I have tendencies. Put me near a Subway restaurant, where I can smell the fresh bread, and I’ll get hungry, my mouth watering. Force me to watch reality TV shows, and I’ll become fatally bored. I have a tendency to smile in the presence of cute little kids.
Doctrines do not have tendencies. They don’t do anything. They have meanings, and they stand in logical relations to other claims. But they have never yet rotted, drooled, fallen off the table, bonked anyone in the shins, or become restless.
So it’s confused to say, for example, that famous theologian Sheppy’s doctrine of the Trinity “has modalistic tendencies”. No, his doctrine – not his words, but the assertions he makes using those words – just is what it is. It doesn’t change, develop, or do anything at all. It doesn’t wake up cranky and heretical on some mornings, well-rested and orthodox on other days.

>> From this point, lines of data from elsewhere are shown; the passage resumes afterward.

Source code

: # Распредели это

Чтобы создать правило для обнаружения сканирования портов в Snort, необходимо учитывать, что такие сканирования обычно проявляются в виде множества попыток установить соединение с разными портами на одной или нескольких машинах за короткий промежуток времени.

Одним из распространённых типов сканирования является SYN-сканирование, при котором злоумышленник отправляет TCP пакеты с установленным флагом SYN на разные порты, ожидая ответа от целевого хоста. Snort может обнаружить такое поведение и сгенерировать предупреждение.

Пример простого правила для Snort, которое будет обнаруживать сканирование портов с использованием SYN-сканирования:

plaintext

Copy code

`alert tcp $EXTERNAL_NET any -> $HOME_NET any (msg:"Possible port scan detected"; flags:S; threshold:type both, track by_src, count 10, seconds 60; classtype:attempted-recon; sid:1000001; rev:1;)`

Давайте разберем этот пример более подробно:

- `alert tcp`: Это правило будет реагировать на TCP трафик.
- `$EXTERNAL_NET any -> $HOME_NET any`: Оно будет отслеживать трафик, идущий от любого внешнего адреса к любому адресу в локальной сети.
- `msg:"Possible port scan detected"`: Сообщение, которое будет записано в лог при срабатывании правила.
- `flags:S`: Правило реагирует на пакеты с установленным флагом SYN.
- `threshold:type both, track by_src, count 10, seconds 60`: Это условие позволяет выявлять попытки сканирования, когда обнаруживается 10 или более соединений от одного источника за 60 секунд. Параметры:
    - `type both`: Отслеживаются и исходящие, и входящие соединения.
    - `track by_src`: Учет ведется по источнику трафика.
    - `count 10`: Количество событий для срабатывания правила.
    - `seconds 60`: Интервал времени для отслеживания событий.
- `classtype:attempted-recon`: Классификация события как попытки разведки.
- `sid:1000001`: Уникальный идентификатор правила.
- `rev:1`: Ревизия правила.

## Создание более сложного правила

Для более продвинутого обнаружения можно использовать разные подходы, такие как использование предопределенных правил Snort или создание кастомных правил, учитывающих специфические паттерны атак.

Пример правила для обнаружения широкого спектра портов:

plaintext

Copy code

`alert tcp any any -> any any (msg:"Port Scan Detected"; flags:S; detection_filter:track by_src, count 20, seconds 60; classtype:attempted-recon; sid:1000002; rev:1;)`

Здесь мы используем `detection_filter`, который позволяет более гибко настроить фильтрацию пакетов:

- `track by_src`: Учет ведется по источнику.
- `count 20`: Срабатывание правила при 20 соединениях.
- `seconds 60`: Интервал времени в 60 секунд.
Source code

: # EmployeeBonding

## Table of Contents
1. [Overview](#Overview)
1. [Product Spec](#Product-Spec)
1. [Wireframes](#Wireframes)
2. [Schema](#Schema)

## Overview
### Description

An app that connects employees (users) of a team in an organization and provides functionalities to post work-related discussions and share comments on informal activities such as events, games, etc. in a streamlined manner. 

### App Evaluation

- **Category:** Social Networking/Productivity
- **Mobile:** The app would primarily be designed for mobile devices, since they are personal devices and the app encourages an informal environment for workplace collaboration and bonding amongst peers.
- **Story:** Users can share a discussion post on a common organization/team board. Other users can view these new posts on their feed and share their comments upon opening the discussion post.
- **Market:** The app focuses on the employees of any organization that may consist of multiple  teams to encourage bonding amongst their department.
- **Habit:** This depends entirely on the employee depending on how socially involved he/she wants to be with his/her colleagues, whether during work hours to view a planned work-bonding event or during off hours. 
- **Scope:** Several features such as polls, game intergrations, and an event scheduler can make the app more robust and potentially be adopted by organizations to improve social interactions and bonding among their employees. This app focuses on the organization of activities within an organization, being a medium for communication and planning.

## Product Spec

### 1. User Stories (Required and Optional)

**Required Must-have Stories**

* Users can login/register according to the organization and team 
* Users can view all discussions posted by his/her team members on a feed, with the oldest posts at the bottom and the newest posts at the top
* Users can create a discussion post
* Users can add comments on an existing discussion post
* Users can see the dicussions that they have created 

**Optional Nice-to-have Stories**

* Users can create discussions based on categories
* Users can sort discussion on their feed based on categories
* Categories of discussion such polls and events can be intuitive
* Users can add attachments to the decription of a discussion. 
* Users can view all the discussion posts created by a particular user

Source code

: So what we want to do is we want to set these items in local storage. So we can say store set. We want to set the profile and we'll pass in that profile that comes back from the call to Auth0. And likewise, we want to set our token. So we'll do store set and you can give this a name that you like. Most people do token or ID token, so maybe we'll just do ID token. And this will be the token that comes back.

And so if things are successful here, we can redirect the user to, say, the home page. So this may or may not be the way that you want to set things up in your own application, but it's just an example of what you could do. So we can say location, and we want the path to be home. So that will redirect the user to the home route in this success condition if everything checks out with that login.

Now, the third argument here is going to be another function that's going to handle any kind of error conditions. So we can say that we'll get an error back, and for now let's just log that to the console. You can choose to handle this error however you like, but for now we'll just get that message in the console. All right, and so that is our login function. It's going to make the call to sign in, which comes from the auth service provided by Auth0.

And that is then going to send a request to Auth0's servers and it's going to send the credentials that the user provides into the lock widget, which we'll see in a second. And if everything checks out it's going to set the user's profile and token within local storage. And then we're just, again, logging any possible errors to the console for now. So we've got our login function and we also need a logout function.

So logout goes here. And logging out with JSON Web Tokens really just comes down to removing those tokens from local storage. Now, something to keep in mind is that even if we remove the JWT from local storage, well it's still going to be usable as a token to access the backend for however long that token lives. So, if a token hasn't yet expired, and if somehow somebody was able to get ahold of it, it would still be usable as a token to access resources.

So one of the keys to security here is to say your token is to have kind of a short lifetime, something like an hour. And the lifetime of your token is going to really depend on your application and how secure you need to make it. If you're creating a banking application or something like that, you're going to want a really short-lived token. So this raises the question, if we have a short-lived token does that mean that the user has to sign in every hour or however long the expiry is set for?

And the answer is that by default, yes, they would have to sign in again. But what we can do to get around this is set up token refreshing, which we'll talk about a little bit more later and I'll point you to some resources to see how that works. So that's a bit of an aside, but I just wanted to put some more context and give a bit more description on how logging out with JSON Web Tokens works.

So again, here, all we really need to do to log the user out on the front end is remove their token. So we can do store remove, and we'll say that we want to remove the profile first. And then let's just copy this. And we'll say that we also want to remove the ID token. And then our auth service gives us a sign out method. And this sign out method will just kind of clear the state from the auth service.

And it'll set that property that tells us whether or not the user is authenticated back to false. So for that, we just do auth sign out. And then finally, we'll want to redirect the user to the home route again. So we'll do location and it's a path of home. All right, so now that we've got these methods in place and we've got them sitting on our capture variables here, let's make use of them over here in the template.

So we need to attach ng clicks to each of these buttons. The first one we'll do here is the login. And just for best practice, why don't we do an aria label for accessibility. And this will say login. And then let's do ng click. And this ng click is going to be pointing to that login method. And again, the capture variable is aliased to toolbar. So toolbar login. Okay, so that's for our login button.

The only thing that can have modalistic tendencies is Sheppy. He may indeed sometimes think and talk like a modalist.
There is a truth nearby – the content of Sheppy’s doctrine may be vague. He may sometimes use words without precise meaning, words which may lead some readers to think he’s a modalist. It may be, though, that he is simply confused. Perhaps if the confusion is bad enough, we ought to discard his writings, rather than analyze their “tendencies”.
There seems another obvious sense in which a doctrine can have such a derivative tendency toward, say, modalism: it’s a doctrine which sits most comfortably within a modalist theory of the Trinity.